Almost a decade later, in 2003, I went to Nicanor’s house in Las Cruces for the first time. I was pretty much uninvited then, too, but Nicanor knew that his friends were bringing with them a professor and aspiring poet, still in his twenties, who was longing to meet him. When people are almost ninety years old, it’s highly probable that they’ll die at any moment, but Nicanor was still going strong.

Conversations with him were always an adventure. They began with an exchange of pennants, followed by a few loose, exploratory phrases that were really his most recent poems, his thoughts from the week. During lunch, he’d talk about the joys of wine, the unbeatable pork roll from Las Cruces, the interesting color of the tomatoes. The best part was the conversation after the meal, when the script would take off in unexpected directions and he didn’t seem to be trying to teach anything, although one always learned a great deal.

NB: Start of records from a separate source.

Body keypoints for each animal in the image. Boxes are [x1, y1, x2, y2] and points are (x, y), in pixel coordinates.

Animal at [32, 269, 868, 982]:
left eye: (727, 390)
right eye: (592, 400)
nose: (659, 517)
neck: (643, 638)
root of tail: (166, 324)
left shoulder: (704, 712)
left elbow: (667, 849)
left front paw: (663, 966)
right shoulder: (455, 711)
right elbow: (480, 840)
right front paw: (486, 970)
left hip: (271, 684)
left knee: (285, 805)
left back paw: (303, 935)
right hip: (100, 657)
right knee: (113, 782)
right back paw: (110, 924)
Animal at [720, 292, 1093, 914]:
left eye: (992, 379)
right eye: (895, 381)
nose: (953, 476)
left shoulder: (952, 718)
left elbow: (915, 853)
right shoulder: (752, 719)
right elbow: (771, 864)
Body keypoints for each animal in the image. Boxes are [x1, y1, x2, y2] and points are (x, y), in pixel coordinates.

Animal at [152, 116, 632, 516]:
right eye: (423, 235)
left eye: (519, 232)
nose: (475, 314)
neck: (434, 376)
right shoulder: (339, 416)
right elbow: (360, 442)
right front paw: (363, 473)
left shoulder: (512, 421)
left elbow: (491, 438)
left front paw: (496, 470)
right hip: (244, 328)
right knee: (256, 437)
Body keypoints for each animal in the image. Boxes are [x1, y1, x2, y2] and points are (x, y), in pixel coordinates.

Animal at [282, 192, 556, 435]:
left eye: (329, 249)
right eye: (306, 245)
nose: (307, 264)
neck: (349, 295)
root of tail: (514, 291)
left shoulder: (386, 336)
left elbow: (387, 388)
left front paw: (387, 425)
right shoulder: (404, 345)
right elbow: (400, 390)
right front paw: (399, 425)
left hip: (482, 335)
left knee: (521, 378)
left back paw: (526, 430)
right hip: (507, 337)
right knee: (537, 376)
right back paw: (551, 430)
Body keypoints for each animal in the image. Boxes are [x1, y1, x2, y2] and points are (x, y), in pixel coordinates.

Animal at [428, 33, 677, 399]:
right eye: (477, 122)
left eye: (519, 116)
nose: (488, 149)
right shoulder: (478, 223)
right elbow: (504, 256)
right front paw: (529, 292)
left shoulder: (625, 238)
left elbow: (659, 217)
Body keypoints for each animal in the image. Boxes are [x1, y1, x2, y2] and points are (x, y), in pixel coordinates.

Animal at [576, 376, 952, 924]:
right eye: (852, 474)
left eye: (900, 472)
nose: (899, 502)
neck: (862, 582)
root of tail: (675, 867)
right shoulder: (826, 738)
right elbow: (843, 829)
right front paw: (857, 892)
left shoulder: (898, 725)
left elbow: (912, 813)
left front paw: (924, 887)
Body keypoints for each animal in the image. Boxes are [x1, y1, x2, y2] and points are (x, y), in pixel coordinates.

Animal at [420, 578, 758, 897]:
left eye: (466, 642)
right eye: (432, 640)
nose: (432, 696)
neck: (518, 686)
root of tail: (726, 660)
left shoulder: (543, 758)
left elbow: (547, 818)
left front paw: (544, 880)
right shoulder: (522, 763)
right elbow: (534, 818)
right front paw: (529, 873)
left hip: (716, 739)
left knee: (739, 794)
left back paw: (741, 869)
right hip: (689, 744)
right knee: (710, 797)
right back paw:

The press and the academy demonstrated a persistent, sometimes insistent, interest in digging around in his life, but the truth is that, except for the usual enumeration of children and romances, we know little about Nicanor Parra. His relationship with interviews was complicated. “Every question is an impertinence, an aggression,” he declared, with paradoxical warmth. Sometimes he refused interviews outright; at other times, he would open up with long preambles that led to nothing. But a skilled observer would always leave Nicanor’s house with enough material for a good article. Interviewing Parra, in fact, became a kind of elective but important rite of passage for cultural journalists in Chile.